• [WORK TO COMPLETE]:
Scan the data for "อนเพาะเห" and copy each matching line.

--*--

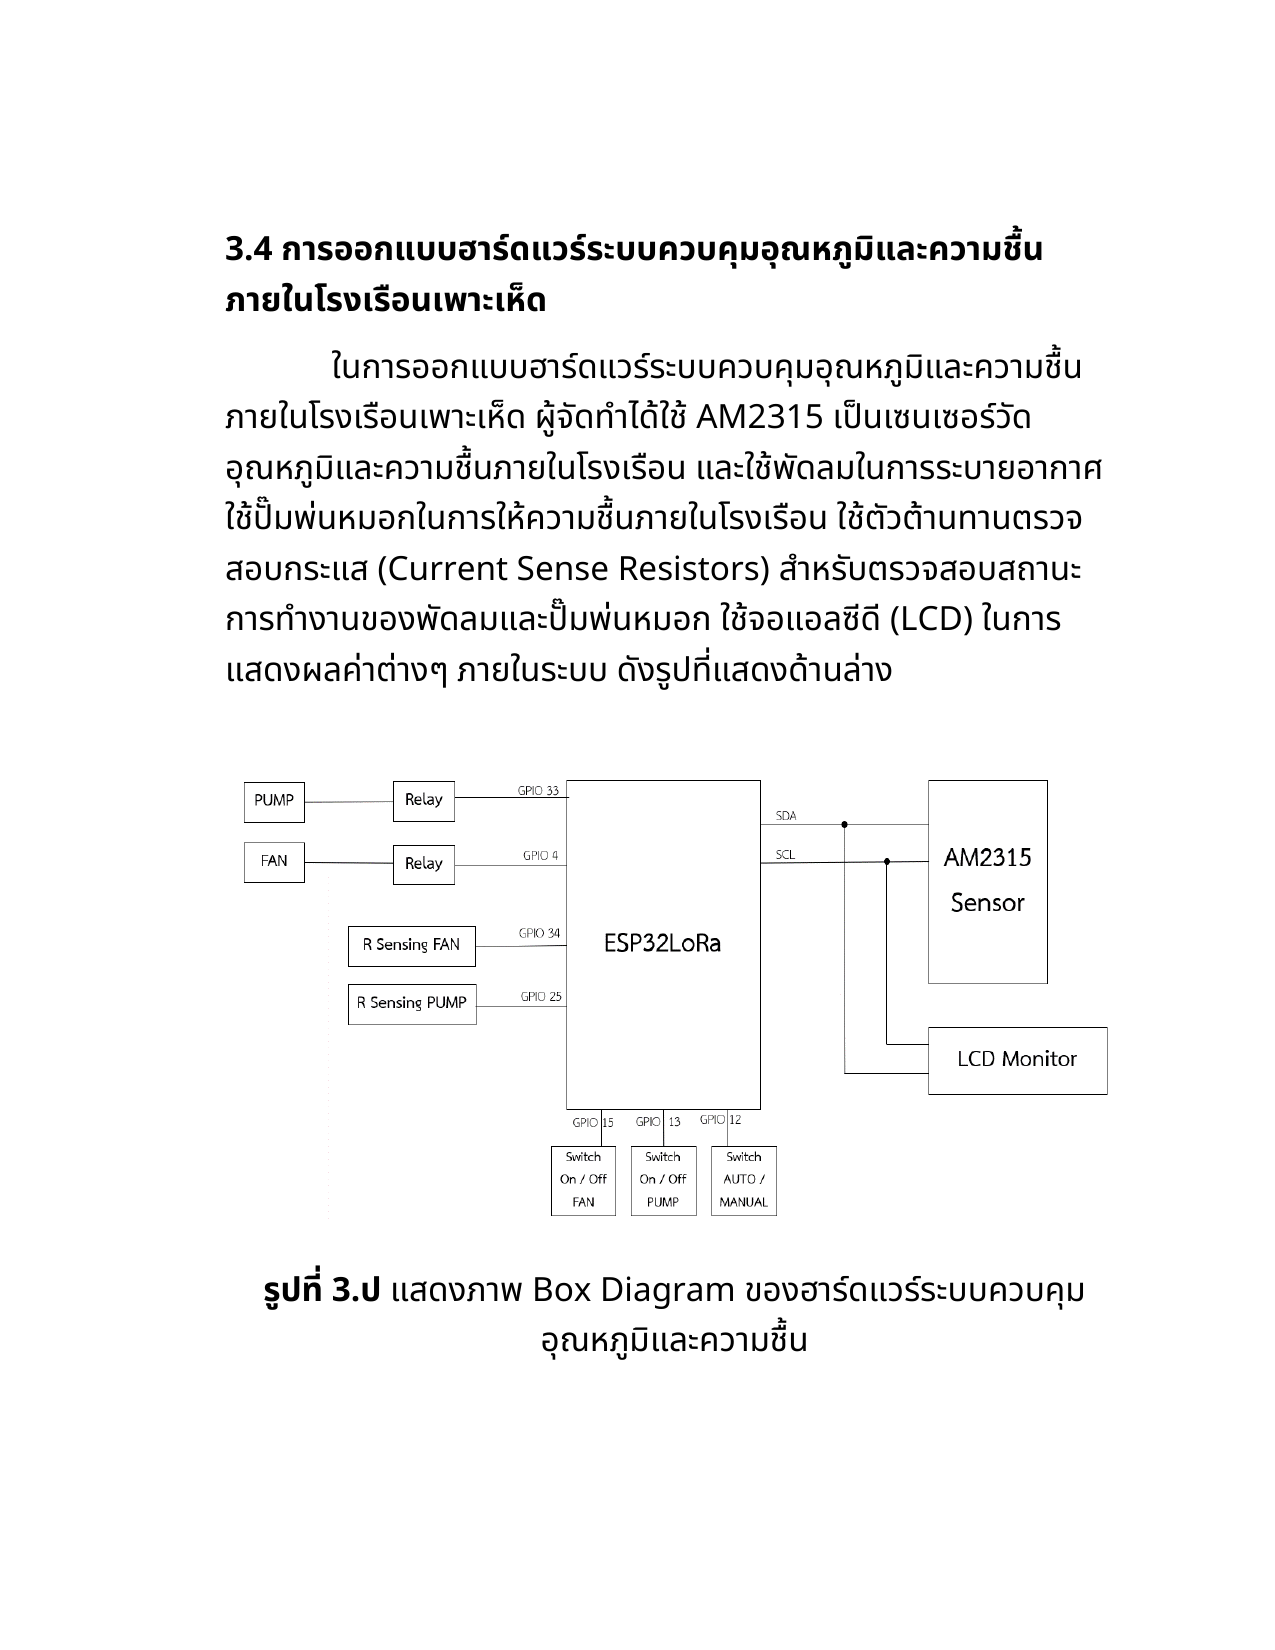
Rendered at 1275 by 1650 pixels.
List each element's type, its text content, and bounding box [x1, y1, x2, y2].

picture [238, 775, 1111, 1220]
table_header รูปที่ 3.ป แสดงภาพ Box Diagram ของฮาร์ดแวร์ระบบควบคุมอุณหภูมิและความชื้น [225, 775, 1124, 1366]
text 3.4 การออกแบบฮาร์ดแวร์ระบบควบคุมอุณหภูมิและความชื้นภายในโรงเรือนเพาะเห็ด [225, 225, 1125, 326]
text ในการออกแบบฮาร์ดแวร์ระบบควบคุมอุณหภูมิและความชื้นภายในโรงเรือนเพาะเห็ด ผู้จัดทำได้ใช้ AM2315 เป็นเซนเซอร์วัดอุณหภูมิและความชื้นภายในโรงเรือน และใช้พัดลมในการระบายอากาศ ใช้ปั๊มพ่นหมอกในการให้ความชื้นภายในโรงเรือน ใช้ตัวต้านทานตรวจสอบกระแส (Current Sense Resistors) สำหรับตรวจสอบสถานะการทำงานของพัดลมและปั๊มพ่นหมอก ใช้จอแอลซีดี (LCD) ในการแสดงผลค่าต่างๆ ภายในระบบ ดังรูปที่แสดงด้านล่าง [225, 343, 1125, 696]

--*--

• [ANSWER]:
text 3.4 การออกแบบฮาร์ดแวร์ระบบควบคุมอุณหภูมิและความชื้นภายในโรงเรือนเพาะเห็ด [225, 225, 1125, 326]
text ในการออกแบบฮาร์ดแวร์ระบบควบคุมอุณหภูมิและความชื้นภายในโรงเรือนเพาะเห็ด ผู้จัดทำได้ใช้ AM2315 เป็นเซนเซอร์วัดอุณหภูมิและความชื้นภายในโรงเรือน และใช้พัดลมในการระบายอากาศ ใช้ปั๊มพ่นหมอกในการให้ความชื้นภายในโรงเรือน ใช้ตัวต้านทานตรวจสอบกระแส (Current Sense Resistors) สำหรับตรวจสอบสถานะการทำงานของพัดลมและปั๊มพ่นหมอก ใช้จอแอลซีดี (LCD) ในการแสดงผลค่าต่างๆ ภายในระบบ ดังรูปที่แสดงด้านล่าง [225, 343, 1125, 696]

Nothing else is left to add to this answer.